## Materials provided
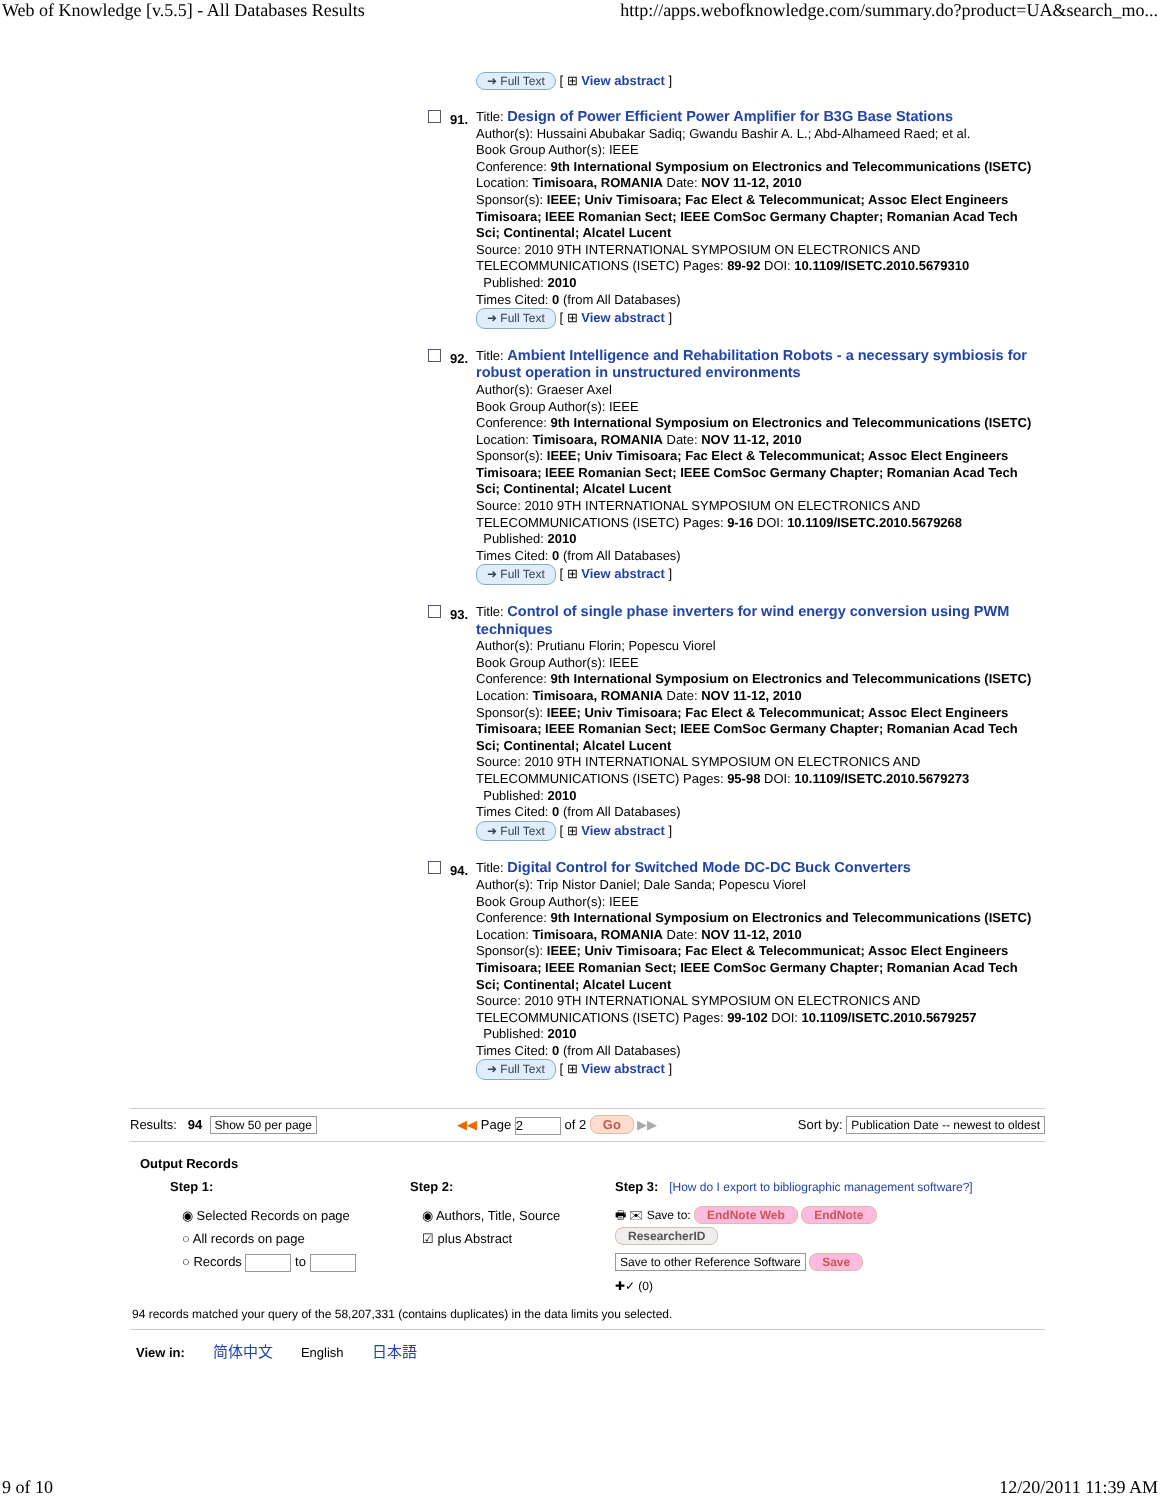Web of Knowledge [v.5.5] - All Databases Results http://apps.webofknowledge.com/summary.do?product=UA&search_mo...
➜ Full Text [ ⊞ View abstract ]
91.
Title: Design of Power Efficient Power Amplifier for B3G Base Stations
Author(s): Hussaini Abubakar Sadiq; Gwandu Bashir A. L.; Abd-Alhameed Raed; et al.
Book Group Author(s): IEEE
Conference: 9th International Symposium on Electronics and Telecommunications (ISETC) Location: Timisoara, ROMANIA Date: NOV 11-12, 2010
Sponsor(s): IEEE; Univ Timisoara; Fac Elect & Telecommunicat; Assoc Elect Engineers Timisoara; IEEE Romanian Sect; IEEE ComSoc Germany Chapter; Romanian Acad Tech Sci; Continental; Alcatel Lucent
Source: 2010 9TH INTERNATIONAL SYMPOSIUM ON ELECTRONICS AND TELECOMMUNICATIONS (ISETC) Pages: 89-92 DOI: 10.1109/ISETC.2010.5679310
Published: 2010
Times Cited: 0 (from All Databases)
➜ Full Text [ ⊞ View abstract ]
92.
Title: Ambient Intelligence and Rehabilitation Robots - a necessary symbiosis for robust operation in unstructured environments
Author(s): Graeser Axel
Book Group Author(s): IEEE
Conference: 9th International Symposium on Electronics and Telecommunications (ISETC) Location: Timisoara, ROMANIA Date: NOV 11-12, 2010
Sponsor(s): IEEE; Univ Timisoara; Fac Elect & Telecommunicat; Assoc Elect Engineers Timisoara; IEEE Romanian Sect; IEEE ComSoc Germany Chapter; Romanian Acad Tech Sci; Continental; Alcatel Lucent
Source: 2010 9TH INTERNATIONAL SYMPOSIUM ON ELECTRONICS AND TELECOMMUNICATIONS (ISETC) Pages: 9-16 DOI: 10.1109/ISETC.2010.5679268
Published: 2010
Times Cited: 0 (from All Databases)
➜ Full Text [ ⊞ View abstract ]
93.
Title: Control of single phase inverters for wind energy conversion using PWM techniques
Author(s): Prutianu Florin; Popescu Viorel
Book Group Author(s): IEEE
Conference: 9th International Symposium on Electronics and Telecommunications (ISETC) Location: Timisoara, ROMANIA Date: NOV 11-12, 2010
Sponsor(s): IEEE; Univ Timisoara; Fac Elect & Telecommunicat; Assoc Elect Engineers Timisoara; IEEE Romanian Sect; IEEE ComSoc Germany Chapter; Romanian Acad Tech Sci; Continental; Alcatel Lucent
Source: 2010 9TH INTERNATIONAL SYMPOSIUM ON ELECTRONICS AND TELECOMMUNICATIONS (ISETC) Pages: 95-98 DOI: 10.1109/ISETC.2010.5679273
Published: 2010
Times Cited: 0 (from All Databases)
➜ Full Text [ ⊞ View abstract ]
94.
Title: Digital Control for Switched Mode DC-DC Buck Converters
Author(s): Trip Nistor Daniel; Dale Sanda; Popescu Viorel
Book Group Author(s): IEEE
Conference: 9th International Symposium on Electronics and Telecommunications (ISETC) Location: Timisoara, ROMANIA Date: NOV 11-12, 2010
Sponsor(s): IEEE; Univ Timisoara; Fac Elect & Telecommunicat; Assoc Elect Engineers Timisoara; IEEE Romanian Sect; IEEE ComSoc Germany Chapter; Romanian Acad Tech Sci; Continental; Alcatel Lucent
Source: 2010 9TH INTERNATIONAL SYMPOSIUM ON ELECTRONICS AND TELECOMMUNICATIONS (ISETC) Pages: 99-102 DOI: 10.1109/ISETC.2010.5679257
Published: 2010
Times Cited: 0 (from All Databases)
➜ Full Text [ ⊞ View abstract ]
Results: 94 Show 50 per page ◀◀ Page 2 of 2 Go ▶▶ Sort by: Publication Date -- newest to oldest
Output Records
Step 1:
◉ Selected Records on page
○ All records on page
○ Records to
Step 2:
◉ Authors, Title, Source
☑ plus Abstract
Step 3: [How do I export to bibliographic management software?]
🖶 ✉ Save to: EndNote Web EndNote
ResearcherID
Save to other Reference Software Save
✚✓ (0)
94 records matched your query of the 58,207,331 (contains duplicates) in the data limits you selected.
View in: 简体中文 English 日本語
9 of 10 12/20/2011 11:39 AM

---

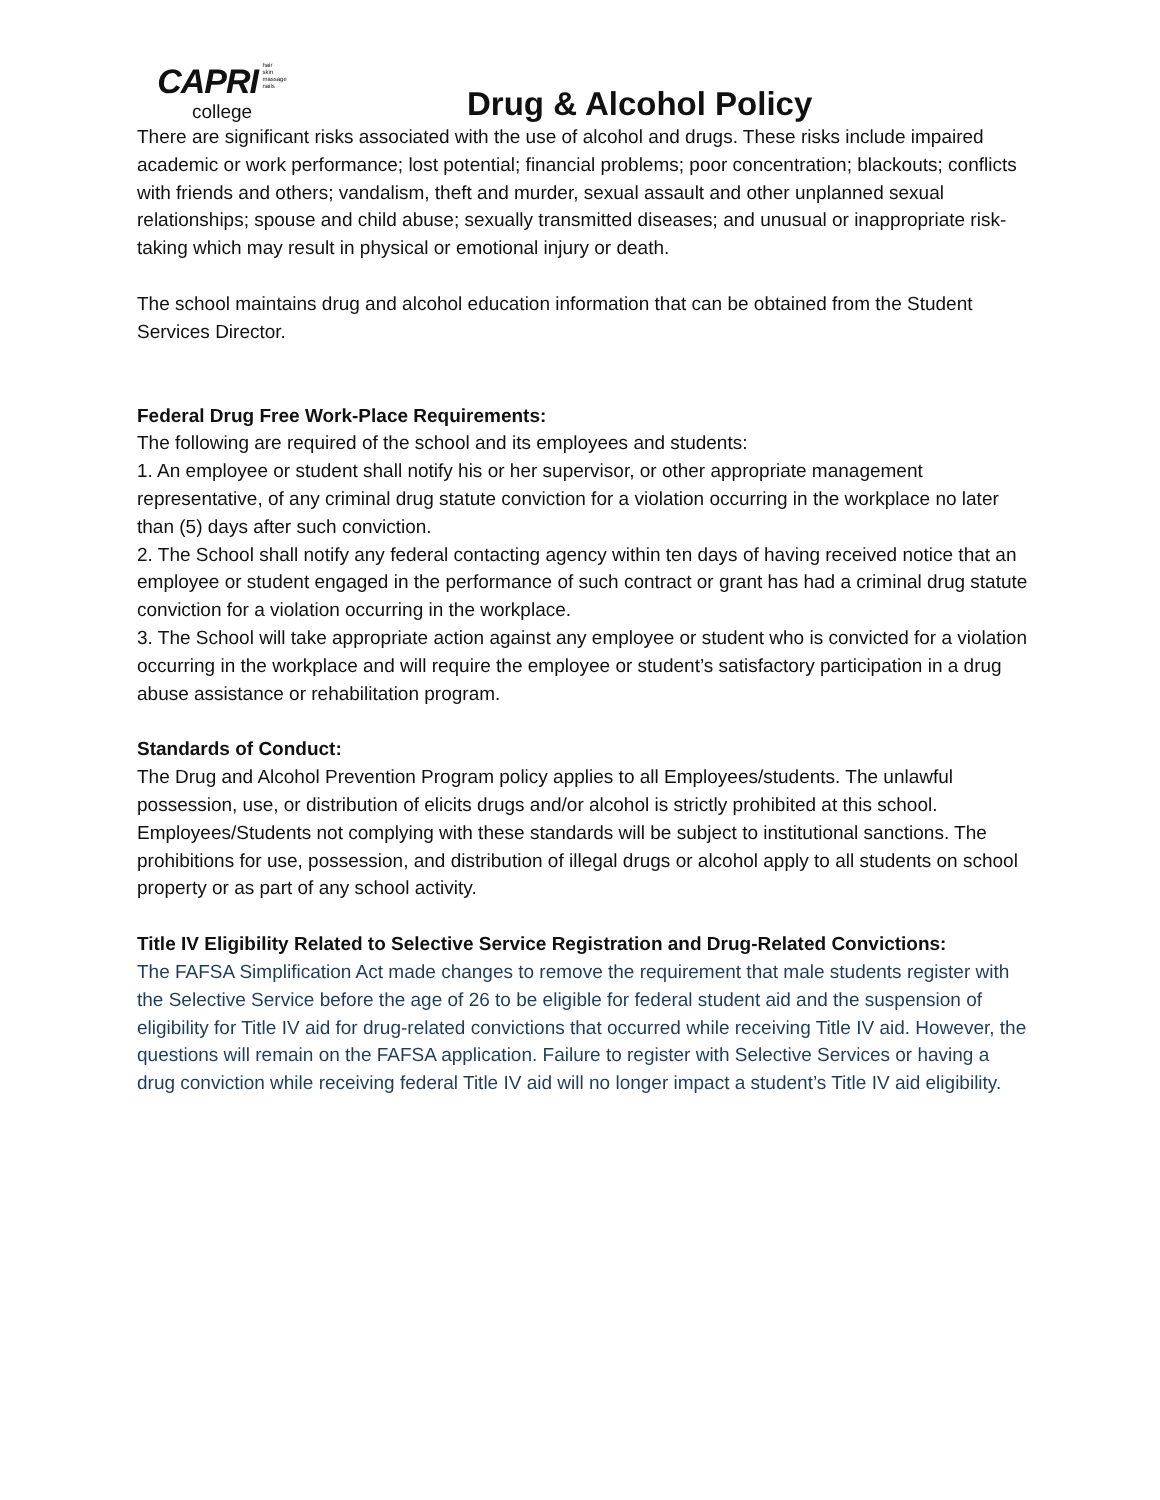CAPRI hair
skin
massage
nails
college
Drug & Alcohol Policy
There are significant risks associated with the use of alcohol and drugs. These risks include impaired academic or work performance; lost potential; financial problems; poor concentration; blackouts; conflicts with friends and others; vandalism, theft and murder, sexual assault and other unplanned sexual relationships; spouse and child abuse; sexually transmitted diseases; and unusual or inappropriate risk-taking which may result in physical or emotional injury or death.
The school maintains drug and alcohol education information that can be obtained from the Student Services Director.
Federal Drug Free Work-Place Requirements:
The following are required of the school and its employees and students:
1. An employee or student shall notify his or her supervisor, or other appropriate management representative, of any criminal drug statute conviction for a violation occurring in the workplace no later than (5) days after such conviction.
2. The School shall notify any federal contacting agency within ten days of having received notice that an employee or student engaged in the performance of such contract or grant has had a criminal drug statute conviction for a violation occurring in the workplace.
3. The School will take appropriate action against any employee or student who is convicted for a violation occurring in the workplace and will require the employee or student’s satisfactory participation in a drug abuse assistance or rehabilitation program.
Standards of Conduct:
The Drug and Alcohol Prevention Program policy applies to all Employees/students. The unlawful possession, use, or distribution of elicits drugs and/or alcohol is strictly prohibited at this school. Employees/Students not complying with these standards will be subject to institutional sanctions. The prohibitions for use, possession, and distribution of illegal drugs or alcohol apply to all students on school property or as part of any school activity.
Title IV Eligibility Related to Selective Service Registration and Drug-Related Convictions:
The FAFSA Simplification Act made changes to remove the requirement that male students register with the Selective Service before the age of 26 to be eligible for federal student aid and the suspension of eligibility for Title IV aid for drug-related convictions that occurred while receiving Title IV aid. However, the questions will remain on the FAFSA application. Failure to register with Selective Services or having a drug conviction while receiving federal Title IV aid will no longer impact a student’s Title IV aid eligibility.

## Work request
What you return must be an exact retyping of the lines above starting at the line with "There are significant" and ending at the line with "2. The School", and nothing besides.

## Reply to the task
There are significant risks associated with the use of alcohol and drugs. These risks include impaired academic or work performance; lost potential; financial problems; poor concentration; blackouts; conflicts with friends and others; vandalism, theft and murder, sexual assault and other unplanned sexual relationships; spouse and child abuse; sexually transmitted diseases; and unusual or inappropriate risk-taking which may result in physical or emotional injury or death.
The school maintains drug and alcohol education information that can be obtained from the Student Services Director.
Federal Drug Free Work-Place Requirements:
The following are required of the school and its employees and students:
1. An employee or student shall notify his or her supervisor, or other appropriate management representative, of any criminal drug statute conviction for a violation occurring in the workplace no later than (5) days after such conviction.
2. The School shall notify any federal contacting agency within ten days of having received notice that an employee or student engaged in the performance of such contract or grant has had a criminal drug statute conviction for a violation occurring in the workplace.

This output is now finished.